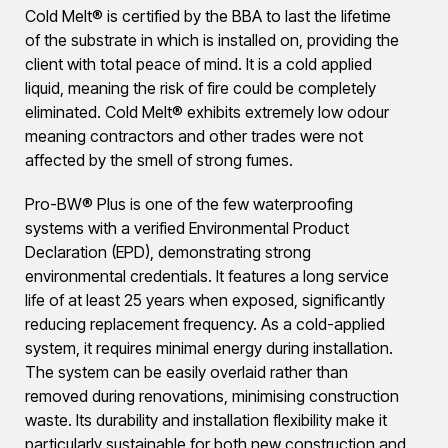
Cold Melt® is certified by the BBA to last the lifetime
of the substrate in which is installed on, providing the
client with total peace of mind. It is a cold applied
liquid, meaning the risk of fire could be completely
eliminated. Cold Melt® exhibits extremely low odour
meaning contractors and other trades were not
affected by the smell of strong fumes.
Pro-BW® Plus is one of the few waterproofing
systems with a verified Environmental Product
Declaration (EPD), demonstrating strong
environmental credentials. It features a long service
life of at least 25 years when exposed, significantly
reducing replacement frequency. As a cold-applied
system, it requires minimal energy during installation.
The system can be easily overlaid rather than
removed during renovations, minimising construction
waste. Its durability and installation flexibility make it
particularly sustainable for both new construction and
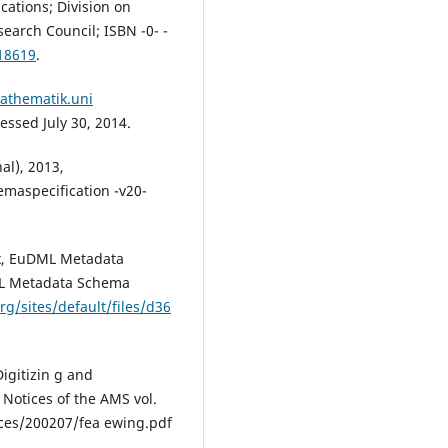
ations; Division on
earch Council; ISBN -0- -
18619
.
athematik.uni
ssed July 30, 2014.
al), 2013,
maspecification -v20-
ix, EuDML Metadata
DML Metadata Schema
rg/sites/default/files/d36
igitizin g and
 Notices of the AMS vol.
ices/200207/fea ewing.pdf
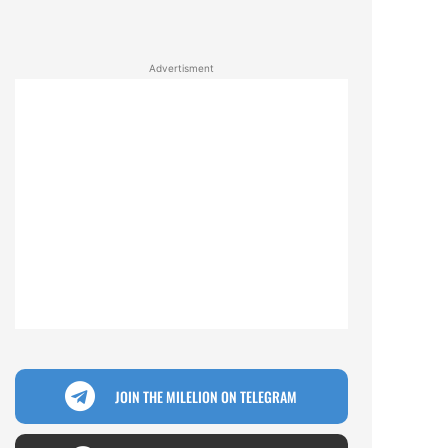
Advertisment
JOIN THE MILELION ON TELEGRAM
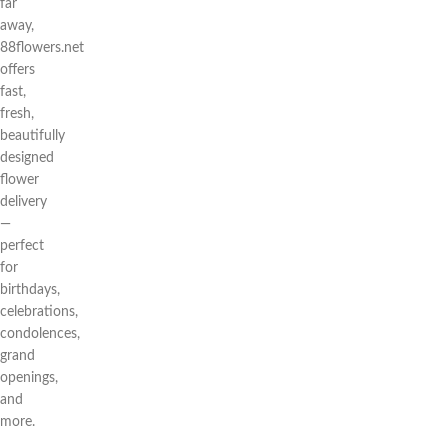
far
away,
88flowers.net
offers
fast,
fresh,
beautifully
designed
flower
delivery
—
perfect
for
birthdays,
celebrations,
condolences,
grand
openings,
and
more.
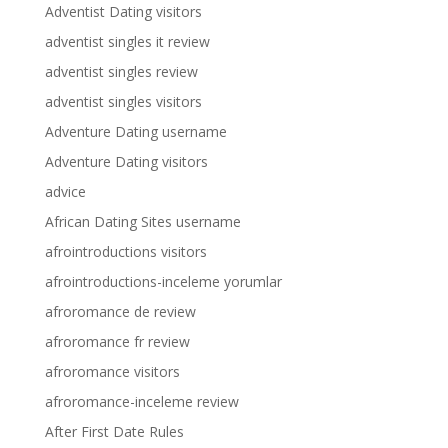
Adventist Dating visitors
adventist singles it review
adventist singles review
adventist singles visitors
Adventure Dating username
Adventure Dating visitors
advice
African Dating Sites username
afrointroductions visitors
afrointroductions-inceleme yorumlar
afroromance de review
afroromance fr review
afroromance visitors
afroromance-inceleme review
After First Date Rules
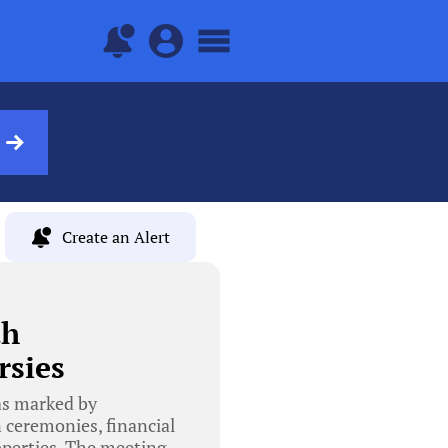
Create an Alert
th
rsies
as marked by
n ceremonies, financial
roperties. The meeting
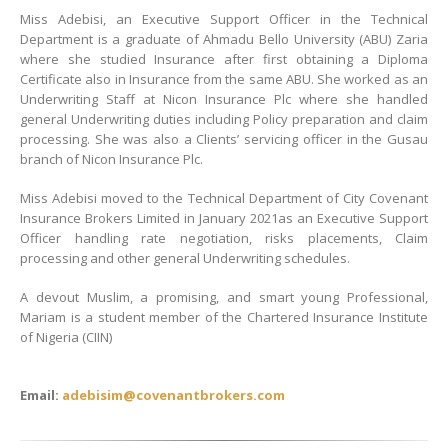
Miss Adebisi, an Executive Support Officer in the Technical
Department is a graduate of Ahmadu Bello University (ABU) Zaria
where she studied Insurance after first obtaining a Diploma
Certificate also in Insurance from the same ABU. She worked as an
Underwriting Staff at Nicon Insurance Plc where she handled
general Underwriting duties including Policy preparation and claim
processing. She was also a Clients’ servicing officer in the Gusau
branch of Nicon Insurance Plc.
Miss Adebisi moved to the Technical Department of City Covenant
Insurance Brokers Limited in January 2021as an Executive Support
Officer handling rate negotiation, risks placements, Claim
processing and other general Underwriting schedules.
A devout Muslim, a promising, and smart young Professional,
Mariam is a student member of the Chartered Insurance Institute
of Nigeria (CIIN)
Email:
adebisim@covenantbrokers.com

Problem requirements -
Nothing but the lines from the one with "processing. She was" through the end of the data above should be repeated, each exactly as it stands.

Answer box -
processing. She was also a Clients’ servicing officer in the Gusau
branch of Nicon Insurance Plc.
Miss Adebisi moved to the Technical Department of City Covenant
Insurance Brokers Limited in January 2021as an Executive Support
Officer handling rate negotiation, risks placements, Claim
processing and other general Underwriting schedules.
A devout Muslim, a promising, and smart young Professional,
Mariam is a student member of the Chartered Insurance Institute
of Nigeria (CIIN)
Email:
adebisim@covenantbrokers.com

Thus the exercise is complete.